Title: Questions of Tactics
Date: 1890
Source: Retrieved on 6th May 2023 from www.libertarian-labyrinth.org
Notes: Published in La Révolte, 3 no. 51 (September 6–12, 1890): 1–2. ; 4 no. 1 (September 13–19, 1890) : 2. Working translation by Shawn P. Wilbur.

We have received the following letter from one of our comrades at El Productor of Barcelona. It seems good to reproduce it, for, aside from a few errors of judgment, it contains advice worth considering, and, in the response that we expect to make to our friends in Spain, if we manage to find and demonstrate the causes of the disorganization of the anarchists, the cause of the inconsistency of the groups and their inactivity, we could find there the remedy and some indications of the tactics to follow:

Barcelona, August 7, 1890.


Comrades of La Révolte,

I would like to clearly explain the idea that I have of the revolutionary tactics of the French anarchists. That is why, being unable to write a series of articles, as one might, I am writing you a personal letter. You will draw from it whatever good it contains.

Revolutionary decisiveness has never been lacking in the French character, and the anarchists have demonstrated it all sorts of circumstances that they lack neither agitators nor revolutionaries. The number of adherents is great enough and [yet]… with some great thinkers, some dedicated agitators, some enthusiastic disciples, France, we must admit, is the country that produces the fewest important acts for anarchy. That is my nightmare. That is why I have said that I believe that your revolutionary tactics are not good. Nothing fundamental divides the French and Spanish anarchy, and yet, in practice, we find ourselves widely separated.

·····

• **EXERCISE SET**
[1] In the letter on anarchist tactics, which newspaper does the comrade who sent it belong to?
[2] Render this sentence from the letter on anarchist tactics into Spanish: "Nothing fundamental divides the French and Spanish anarchy, and yet, in practice, we find ourselves widely separated."
[3] Carry on the letter about anarchist tactics, picking up after its last sentence and keeping the writer's voice.
The rows play no part in what is asked here.

• **GIVEN DATA**

·····

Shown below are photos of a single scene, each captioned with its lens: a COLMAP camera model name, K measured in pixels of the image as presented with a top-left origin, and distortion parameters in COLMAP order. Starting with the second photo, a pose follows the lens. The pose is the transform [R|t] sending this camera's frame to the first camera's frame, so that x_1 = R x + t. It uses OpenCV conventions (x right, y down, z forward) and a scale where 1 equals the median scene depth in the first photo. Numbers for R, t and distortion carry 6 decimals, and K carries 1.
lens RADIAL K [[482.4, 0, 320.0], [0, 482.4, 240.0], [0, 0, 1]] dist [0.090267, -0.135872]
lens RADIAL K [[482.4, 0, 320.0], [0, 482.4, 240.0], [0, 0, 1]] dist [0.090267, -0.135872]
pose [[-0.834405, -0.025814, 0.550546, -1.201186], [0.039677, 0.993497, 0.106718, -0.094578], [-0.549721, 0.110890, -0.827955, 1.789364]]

·····

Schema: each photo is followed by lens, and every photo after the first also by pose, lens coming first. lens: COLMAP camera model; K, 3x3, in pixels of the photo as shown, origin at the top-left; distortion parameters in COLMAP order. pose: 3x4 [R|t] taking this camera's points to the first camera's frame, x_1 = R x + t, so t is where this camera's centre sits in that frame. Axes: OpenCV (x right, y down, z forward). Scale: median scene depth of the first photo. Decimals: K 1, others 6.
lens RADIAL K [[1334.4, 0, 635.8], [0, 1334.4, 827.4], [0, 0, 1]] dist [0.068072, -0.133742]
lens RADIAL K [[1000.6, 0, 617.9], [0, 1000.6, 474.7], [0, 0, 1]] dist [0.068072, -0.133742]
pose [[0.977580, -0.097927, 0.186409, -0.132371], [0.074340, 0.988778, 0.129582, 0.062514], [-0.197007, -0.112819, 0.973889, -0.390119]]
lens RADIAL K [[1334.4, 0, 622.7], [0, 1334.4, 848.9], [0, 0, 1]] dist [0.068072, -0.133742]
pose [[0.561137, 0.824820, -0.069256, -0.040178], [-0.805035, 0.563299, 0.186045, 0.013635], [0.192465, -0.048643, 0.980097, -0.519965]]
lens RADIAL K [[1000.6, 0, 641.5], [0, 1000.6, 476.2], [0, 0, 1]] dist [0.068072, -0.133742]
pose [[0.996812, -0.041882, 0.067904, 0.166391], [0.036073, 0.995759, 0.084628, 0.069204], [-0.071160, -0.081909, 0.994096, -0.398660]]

·····

• **OUTPUTS IN ORDER**
[1] El Productor of Barcelona.

[2] Nada fundamental divide a la anarquía francesa y a la española y, sin embargo, en la práctica, nos encontramos muy separados.

[3]
We all accept Anarchy as the integration of all liberties, and as their sole guarantee; as the impetus and sum of human well-being. No laws, no repressions; spontaneous, natural development of all acts. No superiors, nor inferiors, nor governments, no governed; only conscious beings who seek one another, who attract one another, who discuss, resolve, and produce together, who love one another without any other aim but the well-being of all. This is how we all understand Anarchy, how we conceive of the society of the future; and it is towards the realization of the conception that we all labor. Where are our differences?

I my opinion, enraptured by the contemplation of the ideal, you have drawn up for yourselves a line of ideal conduct, an unproductive puritanism in which you squander a great deal of your strength, which could destroy the strongest organisms and which, thus badly used, produce nothing at all. You forget that you are not surrounded by free beings, possessive of their liberty and dignity, but by slaves who wait for someone to save them. You forget that our enemies are organized and strive every day to strengthen themselves more so that they can continue to rule. You forget, finally, that even those who work for good live in the present social disorganization and are full of vices and prejudices.

As a result, you accept an absolute liberty and you expect everything from individual initiative, pushed to such a point that no pact or understanding is possible. No agreements, no meetings at which revolutions are made; the important, the essential things is that everyone does as they please.

The result: someone wants to do something good, but there is no means of gathering with all those who think like them in order to explain their initiative, to gain advice and assistance; they are obliged to proceed alone or not to proceed at all.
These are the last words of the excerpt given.